ACTION ITEM:
With the images removed, return every line below exactly as it reads.

[Data entries]
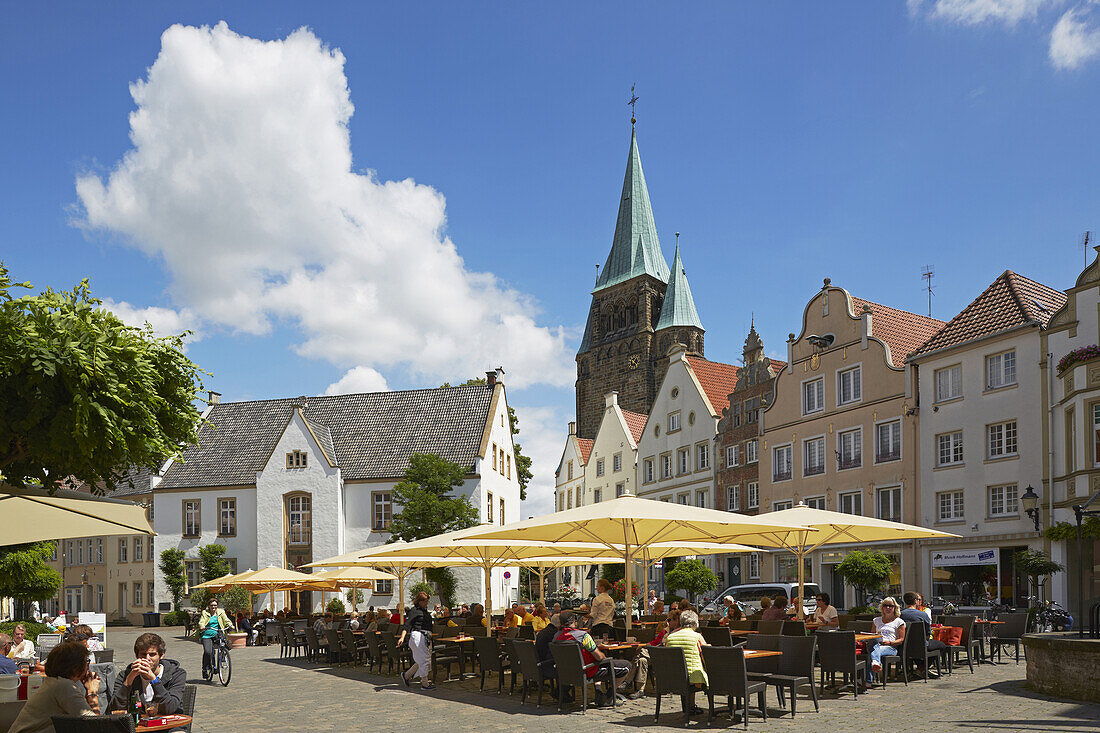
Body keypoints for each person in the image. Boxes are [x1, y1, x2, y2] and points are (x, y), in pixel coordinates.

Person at [9, 642, 100, 733]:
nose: (88, 666)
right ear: (75, 667)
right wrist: (92, 692)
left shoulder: (55, 683)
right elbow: (95, 726)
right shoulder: (64, 686)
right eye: (86, 662)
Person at [553, 610, 631, 707]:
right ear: (574, 621)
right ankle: (609, 696)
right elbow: (598, 657)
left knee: (597, 663)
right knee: (626, 666)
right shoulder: (583, 636)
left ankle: (599, 692)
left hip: (567, 673)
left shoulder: (556, 637)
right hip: (587, 671)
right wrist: (604, 657)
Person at [110, 633, 187, 715]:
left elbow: (169, 708)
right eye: (143, 654)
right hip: (139, 725)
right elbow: (114, 709)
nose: (147, 659)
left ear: (162, 655)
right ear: (137, 656)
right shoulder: (125, 675)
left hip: (169, 725)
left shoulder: (176, 674)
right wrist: (128, 682)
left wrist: (154, 680)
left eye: (152, 654)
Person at [623, 609, 680, 699]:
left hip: (667, 656)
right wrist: (644, 645)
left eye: (669, 620)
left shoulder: (679, 632)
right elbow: (654, 642)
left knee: (640, 652)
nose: (667, 622)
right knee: (642, 660)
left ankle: (628, 680)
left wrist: (642, 647)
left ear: (677, 620)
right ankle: (640, 690)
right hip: (657, 653)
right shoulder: (665, 631)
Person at [663, 610, 709, 714]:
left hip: (672, 676)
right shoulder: (697, 636)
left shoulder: (670, 637)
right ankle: (705, 710)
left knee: (684, 669)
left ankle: (690, 707)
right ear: (695, 624)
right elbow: (706, 655)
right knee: (696, 670)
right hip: (693, 677)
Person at [397, 591, 435, 690]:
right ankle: (425, 684)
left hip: (425, 637)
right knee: (423, 660)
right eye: (425, 601)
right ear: (420, 601)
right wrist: (402, 637)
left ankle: (406, 675)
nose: (427, 603)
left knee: (422, 659)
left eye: (427, 601)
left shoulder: (425, 611)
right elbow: (407, 625)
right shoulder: (414, 611)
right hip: (418, 637)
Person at [868, 597, 906, 686]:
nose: (888, 608)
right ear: (882, 607)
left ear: (895, 608)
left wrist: (889, 642)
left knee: (872, 651)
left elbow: (901, 640)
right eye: (885, 606)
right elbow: (872, 635)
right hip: (877, 644)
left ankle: (868, 680)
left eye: (890, 606)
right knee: (873, 646)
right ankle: (875, 663)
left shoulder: (899, 622)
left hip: (891, 647)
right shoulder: (876, 620)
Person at [196, 598, 235, 678]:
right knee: (208, 652)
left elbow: (226, 620)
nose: (213, 607)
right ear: (209, 606)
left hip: (217, 633)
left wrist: (230, 625)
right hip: (207, 634)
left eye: (215, 605)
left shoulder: (221, 612)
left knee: (224, 645)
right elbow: (202, 621)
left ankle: (222, 657)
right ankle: (205, 669)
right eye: (212, 605)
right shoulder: (205, 612)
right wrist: (202, 626)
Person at [901, 592, 946, 660]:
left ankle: (917, 667)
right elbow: (928, 633)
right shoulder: (923, 615)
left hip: (904, 645)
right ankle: (922, 667)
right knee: (942, 645)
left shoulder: (900, 615)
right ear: (915, 601)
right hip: (921, 644)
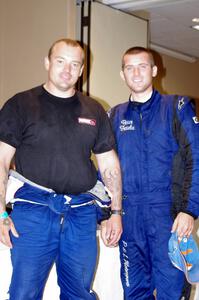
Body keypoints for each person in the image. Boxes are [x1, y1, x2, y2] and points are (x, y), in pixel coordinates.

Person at [0, 38, 122, 300]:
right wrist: (0, 214)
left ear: (81, 71)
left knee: (79, 292)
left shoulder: (94, 110)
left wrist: (116, 212)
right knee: (23, 293)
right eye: (60, 61)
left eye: (74, 64)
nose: (67, 70)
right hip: (33, 210)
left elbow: (109, 164)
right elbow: (1, 160)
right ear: (47, 63)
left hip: (81, 212)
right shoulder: (20, 104)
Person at [108, 46, 199, 299]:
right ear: (122, 74)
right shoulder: (114, 116)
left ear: (155, 70)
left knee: (172, 291)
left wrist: (189, 210)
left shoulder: (176, 107)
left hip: (168, 217)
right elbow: (106, 170)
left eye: (143, 66)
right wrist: (106, 213)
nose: (136, 73)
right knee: (135, 291)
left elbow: (197, 158)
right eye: (129, 67)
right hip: (130, 218)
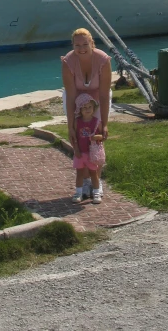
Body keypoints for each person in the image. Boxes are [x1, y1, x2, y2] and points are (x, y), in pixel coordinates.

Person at [61, 28, 112, 197]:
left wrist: (104, 124)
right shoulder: (68, 61)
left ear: (92, 43)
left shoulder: (103, 60)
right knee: (81, 139)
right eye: (77, 45)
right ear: (72, 45)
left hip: (98, 99)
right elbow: (70, 96)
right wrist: (70, 126)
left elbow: (104, 95)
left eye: (85, 44)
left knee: (96, 141)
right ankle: (85, 182)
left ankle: (96, 182)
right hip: (76, 99)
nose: (81, 48)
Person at [71, 93, 105, 204]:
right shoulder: (77, 122)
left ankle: (96, 193)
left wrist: (96, 137)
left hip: (92, 153)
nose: (87, 109)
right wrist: (75, 149)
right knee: (79, 174)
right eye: (84, 107)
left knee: (93, 173)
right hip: (80, 152)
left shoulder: (96, 122)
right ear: (80, 109)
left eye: (90, 107)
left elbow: (103, 137)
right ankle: (78, 193)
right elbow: (75, 137)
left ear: (94, 108)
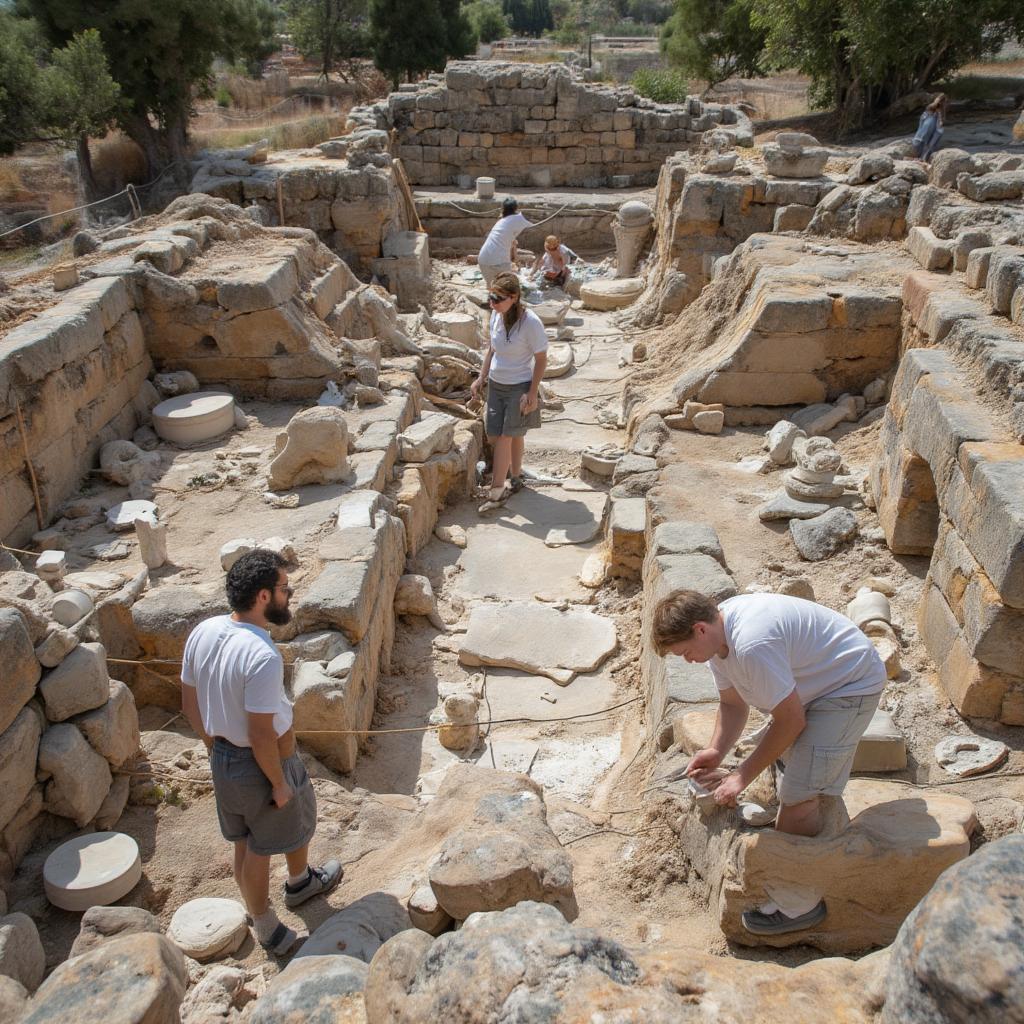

REPLY TO THE EXERCISE:
Body keypoints for each person in the image. Boxes are [x1, y1, x2, y2] and points are (x, y), in pixel coordinates.

Person at [9, 642, 100, 733]:
nose: (88, 666)
right ear: (75, 667)
right wrist: (92, 692)
left shoulder: (55, 683)
right elbow: (95, 726)
right shoulder: (64, 686)
right eye: (86, 662)
Person at [553, 610, 631, 707]:
right ear: (574, 621)
right ankle: (609, 696)
right elbow: (598, 657)
left knee: (597, 663)
right knee: (626, 666)
right shoulder: (583, 636)
left ankle: (599, 692)
left hip: (567, 673)
left shoulder: (556, 637)
right hip: (587, 671)
right wrist: (604, 657)
Person at [110, 633, 187, 715]:
left elbow: (169, 708)
right eye: (143, 654)
right hip: (139, 725)
right elbow: (114, 709)
nose: (147, 659)
left ear: (162, 655)
right ear: (137, 656)
right shoulder: (125, 675)
left hip: (169, 725)
left shoulder: (176, 674)
right wrist: (128, 682)
left wrist: (154, 680)
left eye: (152, 654)
Person at [623, 609, 680, 699]:
left hip: (667, 656)
right wrist: (644, 645)
left eye: (669, 620)
left shoulder: (679, 632)
right elbow: (654, 642)
left knee: (640, 652)
nose: (667, 622)
right knee: (642, 660)
left ankle: (628, 680)
left wrist: (642, 647)
left ear: (677, 620)
right ankle: (640, 690)
right hip: (657, 653)
right shoulder: (665, 631)
Person at [663, 610, 709, 714]:
left hip: (672, 676)
right shoulder: (697, 636)
left shoulder: (670, 637)
right ankle: (705, 710)
left knee: (684, 669)
left ankle: (690, 707)
right ear: (695, 624)
right elbow: (706, 655)
right knee: (696, 670)
right hip: (693, 677)
Person at [397, 591, 435, 690]:
right ankle: (425, 684)
left hip: (425, 637)
right knee: (423, 660)
right eye: (425, 601)
right ear: (420, 601)
right wrist: (402, 637)
left ankle: (406, 675)
nose: (427, 603)
left knee: (422, 659)
left eye: (427, 601)
left shoulder: (425, 611)
right elbow: (407, 625)
right shoulder: (414, 611)
right hip: (418, 637)
Person at [868, 597, 906, 686]:
nose: (888, 608)
right ear: (882, 607)
left ear: (895, 608)
left wrist: (889, 642)
left knee: (872, 651)
left elbow: (901, 640)
right eye: (885, 606)
right elbow: (872, 635)
right hip: (877, 644)
left ankle: (868, 680)
left eye: (890, 606)
right knee: (873, 646)
right ankle: (875, 663)
left shoulder: (899, 622)
left hip: (891, 647)
right shoulder: (876, 620)
Person at [196, 598, 235, 678]:
right knee: (208, 652)
left elbow: (226, 620)
nose: (213, 607)
right ear: (209, 606)
left hip: (217, 633)
left wrist: (230, 625)
right hip: (207, 634)
left eye: (215, 605)
left shoulder: (221, 612)
left knee: (224, 645)
right elbow: (202, 621)
left ankle: (222, 657)
right ankle: (205, 669)
right eye: (212, 605)
right shoulder: (205, 612)
right wrist: (202, 626)
Person at [901, 592, 946, 660]:
left ankle: (917, 667)
right elbow: (928, 633)
right shoulder: (923, 615)
left hip: (904, 645)
right ankle: (922, 667)
right knee: (942, 645)
left shoulder: (900, 615)
right ear: (915, 601)
right hip: (921, 644)
Body keypoints for each person in the image. Boxes are [x1, y1, x2, y2] and points are (x, y), in pixel coordinates.

Person at [0, 38, 122, 300]:
right wrist: (0, 214)
left ear: (81, 71)
left knee: (79, 292)
left shoulder: (94, 110)
left wrist: (116, 212)
right knee: (23, 293)
right eye: (60, 61)
left eye: (74, 64)
nose: (67, 70)
right hip: (33, 210)
left elbow: (109, 164)
right elbow: (1, 160)
right ear: (47, 63)
left hip: (81, 212)
right shoulder: (20, 104)
Person at [108, 46, 199, 299]:
right ear: (122, 74)
right shoulder: (114, 116)
left ear: (155, 70)
left knee: (172, 291)
left wrist: (189, 210)
left shoulder: (176, 107)
left hip: (168, 217)
right elbow: (106, 170)
left eye: (143, 66)
right wrist: (106, 213)
nose: (136, 73)
right knee: (135, 291)
left elbow: (197, 158)
right eye: (129, 67)
right hip: (130, 218)
Body keypoints for each person in the image. Boxes are [x1, y1, x2, y2] and points are (x, y), in pixel coordinates.

Person at [61, 28, 112, 197]:
left wrist: (104, 124)
right shoulder: (68, 61)
left ear: (92, 43)
left shoulder: (103, 60)
right knee: (81, 139)
right eye: (77, 45)
right ear: (72, 45)
left hip: (98, 99)
right elbow: (70, 96)
right wrist: (70, 126)
left elbow: (104, 95)
left eye: (85, 44)
left knee: (96, 141)
right ankle: (85, 182)
left ankle: (96, 182)
right hip: (76, 99)
nose: (81, 48)
Person at [71, 93, 105, 204]:
right shoulder: (77, 122)
left ankle: (96, 193)
left wrist: (96, 137)
left hip: (92, 153)
nose: (87, 109)
right wrist: (75, 149)
right knee: (79, 174)
right eye: (84, 107)
left knee: (93, 173)
right hip: (80, 152)
left shoulder: (96, 122)
right ear: (80, 109)
left eye: (90, 107)
left elbow: (103, 137)
right ankle: (78, 193)
right elbow: (75, 137)
left ear: (94, 108)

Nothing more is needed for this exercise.